孤児としての生い立ちはいくつか聞かされていたけれど、彼の「誕生日嫌い」の訳を理解するのは時間がかかった。

ショーンと私はうまく行かなかった。
友達としては何の問題も無かったのに、カップルになった途端にうまく行かなくなったその訳は「家族」だった。

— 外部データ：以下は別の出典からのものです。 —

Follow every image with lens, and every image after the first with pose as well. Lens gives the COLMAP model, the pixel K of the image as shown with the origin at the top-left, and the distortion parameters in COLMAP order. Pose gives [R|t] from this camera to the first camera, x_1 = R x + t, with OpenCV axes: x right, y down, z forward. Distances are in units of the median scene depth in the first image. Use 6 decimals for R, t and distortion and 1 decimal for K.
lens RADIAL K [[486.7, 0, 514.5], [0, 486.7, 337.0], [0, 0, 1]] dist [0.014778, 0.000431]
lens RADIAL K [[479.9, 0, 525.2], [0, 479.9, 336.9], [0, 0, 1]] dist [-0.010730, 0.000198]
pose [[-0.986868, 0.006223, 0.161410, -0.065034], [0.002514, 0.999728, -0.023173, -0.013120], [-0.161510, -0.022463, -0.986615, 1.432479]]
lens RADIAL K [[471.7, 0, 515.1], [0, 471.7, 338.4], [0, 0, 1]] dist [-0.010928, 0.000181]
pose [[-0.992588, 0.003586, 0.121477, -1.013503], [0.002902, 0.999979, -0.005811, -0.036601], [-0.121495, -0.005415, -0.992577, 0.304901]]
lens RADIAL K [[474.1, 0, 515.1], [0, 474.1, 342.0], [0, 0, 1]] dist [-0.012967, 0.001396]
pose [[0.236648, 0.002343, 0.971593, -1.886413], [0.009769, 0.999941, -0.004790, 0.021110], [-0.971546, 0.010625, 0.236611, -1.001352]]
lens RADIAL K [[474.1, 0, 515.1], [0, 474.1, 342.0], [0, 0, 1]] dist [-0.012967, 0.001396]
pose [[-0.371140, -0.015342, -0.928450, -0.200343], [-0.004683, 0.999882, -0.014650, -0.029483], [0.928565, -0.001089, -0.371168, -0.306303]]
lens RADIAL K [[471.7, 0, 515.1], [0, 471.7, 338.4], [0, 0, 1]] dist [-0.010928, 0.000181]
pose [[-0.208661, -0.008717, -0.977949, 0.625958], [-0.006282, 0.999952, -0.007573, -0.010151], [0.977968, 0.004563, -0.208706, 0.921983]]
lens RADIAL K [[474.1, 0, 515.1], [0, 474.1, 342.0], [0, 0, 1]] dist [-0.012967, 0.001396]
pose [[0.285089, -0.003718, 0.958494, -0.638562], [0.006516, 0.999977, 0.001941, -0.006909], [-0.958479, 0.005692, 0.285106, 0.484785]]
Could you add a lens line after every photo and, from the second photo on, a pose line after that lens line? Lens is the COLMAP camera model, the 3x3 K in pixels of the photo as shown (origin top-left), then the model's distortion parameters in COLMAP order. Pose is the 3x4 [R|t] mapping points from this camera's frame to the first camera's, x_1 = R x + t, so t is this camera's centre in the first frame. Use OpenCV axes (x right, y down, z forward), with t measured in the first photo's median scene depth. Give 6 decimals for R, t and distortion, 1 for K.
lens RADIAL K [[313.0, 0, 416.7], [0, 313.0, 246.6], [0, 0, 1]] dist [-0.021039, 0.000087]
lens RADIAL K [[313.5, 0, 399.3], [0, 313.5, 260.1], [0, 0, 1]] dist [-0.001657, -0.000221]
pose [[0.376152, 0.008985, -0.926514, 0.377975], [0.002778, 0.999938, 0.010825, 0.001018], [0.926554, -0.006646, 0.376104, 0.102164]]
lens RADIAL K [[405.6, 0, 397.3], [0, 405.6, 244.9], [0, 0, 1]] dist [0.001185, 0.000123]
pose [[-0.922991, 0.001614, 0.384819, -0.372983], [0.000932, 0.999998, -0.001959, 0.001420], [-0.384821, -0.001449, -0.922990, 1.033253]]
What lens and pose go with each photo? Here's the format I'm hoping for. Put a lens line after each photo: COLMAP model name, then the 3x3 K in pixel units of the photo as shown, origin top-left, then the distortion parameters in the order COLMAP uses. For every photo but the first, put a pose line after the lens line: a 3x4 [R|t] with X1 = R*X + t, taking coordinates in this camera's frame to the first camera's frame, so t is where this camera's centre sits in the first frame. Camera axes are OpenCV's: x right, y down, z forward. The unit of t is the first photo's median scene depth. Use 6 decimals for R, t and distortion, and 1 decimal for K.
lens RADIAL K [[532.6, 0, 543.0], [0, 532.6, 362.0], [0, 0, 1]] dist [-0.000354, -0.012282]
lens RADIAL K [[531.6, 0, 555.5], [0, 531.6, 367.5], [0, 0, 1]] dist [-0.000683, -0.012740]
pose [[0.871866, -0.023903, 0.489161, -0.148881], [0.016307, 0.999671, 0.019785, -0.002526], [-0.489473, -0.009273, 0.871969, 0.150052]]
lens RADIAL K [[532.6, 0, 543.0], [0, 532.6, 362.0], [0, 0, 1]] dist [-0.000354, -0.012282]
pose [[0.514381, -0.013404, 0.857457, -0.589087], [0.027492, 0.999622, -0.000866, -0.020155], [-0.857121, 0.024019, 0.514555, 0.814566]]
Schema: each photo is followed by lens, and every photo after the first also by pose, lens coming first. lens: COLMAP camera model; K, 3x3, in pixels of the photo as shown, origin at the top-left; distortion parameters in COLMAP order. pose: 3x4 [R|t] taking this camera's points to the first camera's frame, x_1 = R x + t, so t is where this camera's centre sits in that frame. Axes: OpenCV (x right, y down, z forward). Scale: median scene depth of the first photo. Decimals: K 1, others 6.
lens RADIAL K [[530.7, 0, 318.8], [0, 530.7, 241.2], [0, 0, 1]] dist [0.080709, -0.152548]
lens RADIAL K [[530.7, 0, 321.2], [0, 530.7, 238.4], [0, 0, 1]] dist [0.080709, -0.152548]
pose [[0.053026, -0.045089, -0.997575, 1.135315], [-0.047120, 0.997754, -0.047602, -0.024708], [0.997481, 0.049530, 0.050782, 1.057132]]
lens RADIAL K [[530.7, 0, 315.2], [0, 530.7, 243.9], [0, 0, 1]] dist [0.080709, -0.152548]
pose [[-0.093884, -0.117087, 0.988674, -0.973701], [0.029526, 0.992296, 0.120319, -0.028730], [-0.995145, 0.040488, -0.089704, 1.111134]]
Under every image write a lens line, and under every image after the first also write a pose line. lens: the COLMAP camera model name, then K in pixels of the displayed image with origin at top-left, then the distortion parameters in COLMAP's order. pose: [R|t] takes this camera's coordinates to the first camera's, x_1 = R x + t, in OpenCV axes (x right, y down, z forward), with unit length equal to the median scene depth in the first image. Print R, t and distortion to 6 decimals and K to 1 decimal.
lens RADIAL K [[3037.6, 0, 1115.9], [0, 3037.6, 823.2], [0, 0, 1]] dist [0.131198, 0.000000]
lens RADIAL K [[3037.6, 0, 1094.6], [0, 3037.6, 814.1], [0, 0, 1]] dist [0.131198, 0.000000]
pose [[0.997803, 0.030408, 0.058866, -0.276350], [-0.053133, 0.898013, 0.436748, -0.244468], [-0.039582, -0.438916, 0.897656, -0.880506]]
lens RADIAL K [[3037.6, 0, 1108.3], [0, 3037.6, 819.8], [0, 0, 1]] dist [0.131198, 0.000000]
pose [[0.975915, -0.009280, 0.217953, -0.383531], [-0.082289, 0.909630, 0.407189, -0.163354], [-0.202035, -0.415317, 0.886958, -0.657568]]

育ての親と兄、4人が暮らしていた家は、それぞれ自分の鍵を持ち、スケジュールを持ち、好きな時に好きなように出入りする、機能的なシェアハウスだったという。4人は家族でなく同居人、お互いにとって便利なルームメイトだったという。かまうこともなければ、かまわれることもない。抱きしめることもなければ、抱きしめられることもない。

「家族」というものを知らなかったショーンと
「家族」というものが欲しかった私はうまく行くはずがなかった。「お誕生日ってなんでおめでたいのか、わからない」と言われたその日に気づくべきだったのかもしれない。

だって
誕生日ってただ「そこにいる」だけで祝福してもらえる日。蝋燭がキラキラ灯ったバースデーケーキがその子にとって「特別」なのは、その時、その子の目にも明かりが灯るからだ。生まれてきた自分が「特別」なものになるからだ。

Happy Birthdayって言われる人と言う人がつながって、うつろう日々の中で、家族という形があらわれる日。たとえ、ほんのひとときでも。何かのきっかけであるかもしれない、願いを込めて人は言う、

「ハッピーバースデー」

そうか
あれは達観でも皮肉でもなかった。
私がわかってあげられなかっただけだ。
ショーンは自分がなんで「ハッピーバースデー」がわからないのか、わからないと言っていたのだ。